(Dataset content)
::::::

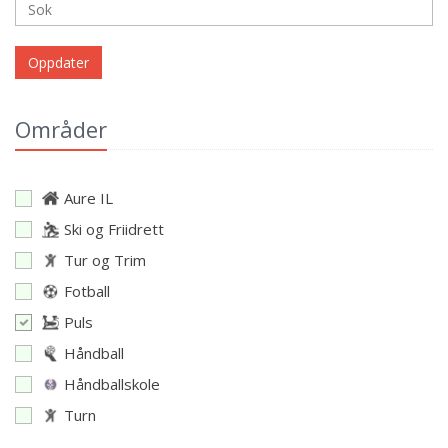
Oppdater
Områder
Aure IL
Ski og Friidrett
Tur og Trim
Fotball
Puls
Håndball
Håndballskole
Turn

::::::

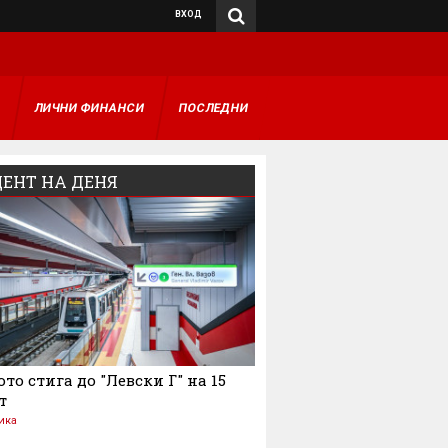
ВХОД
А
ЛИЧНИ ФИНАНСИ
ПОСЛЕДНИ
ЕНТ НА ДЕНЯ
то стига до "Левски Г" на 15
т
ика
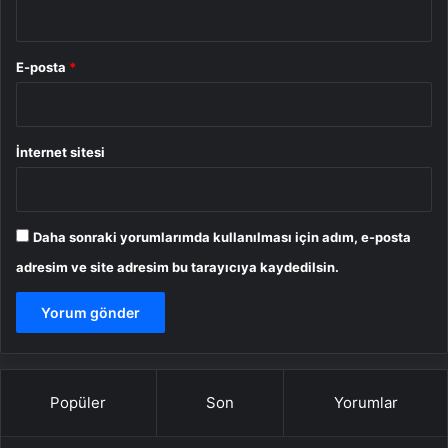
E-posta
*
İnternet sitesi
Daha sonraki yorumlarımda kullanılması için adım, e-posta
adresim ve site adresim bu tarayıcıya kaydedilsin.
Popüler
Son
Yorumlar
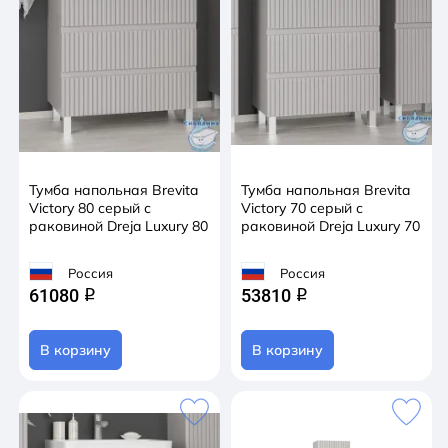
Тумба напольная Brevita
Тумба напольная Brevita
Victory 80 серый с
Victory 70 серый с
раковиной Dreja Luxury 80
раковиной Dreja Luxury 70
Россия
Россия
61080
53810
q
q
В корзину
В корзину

::::::

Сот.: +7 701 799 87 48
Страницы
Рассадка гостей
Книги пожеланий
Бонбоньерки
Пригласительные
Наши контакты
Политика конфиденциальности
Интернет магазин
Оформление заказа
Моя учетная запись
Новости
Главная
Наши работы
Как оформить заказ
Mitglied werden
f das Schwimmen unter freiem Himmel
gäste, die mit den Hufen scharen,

::::::

(Instructions for the task)
Find the lines in the data that include "Luxury", then copy each of them.

(Output of the task)
раковиной Dreja Luxury 80
раковиной Dreja Luxury 70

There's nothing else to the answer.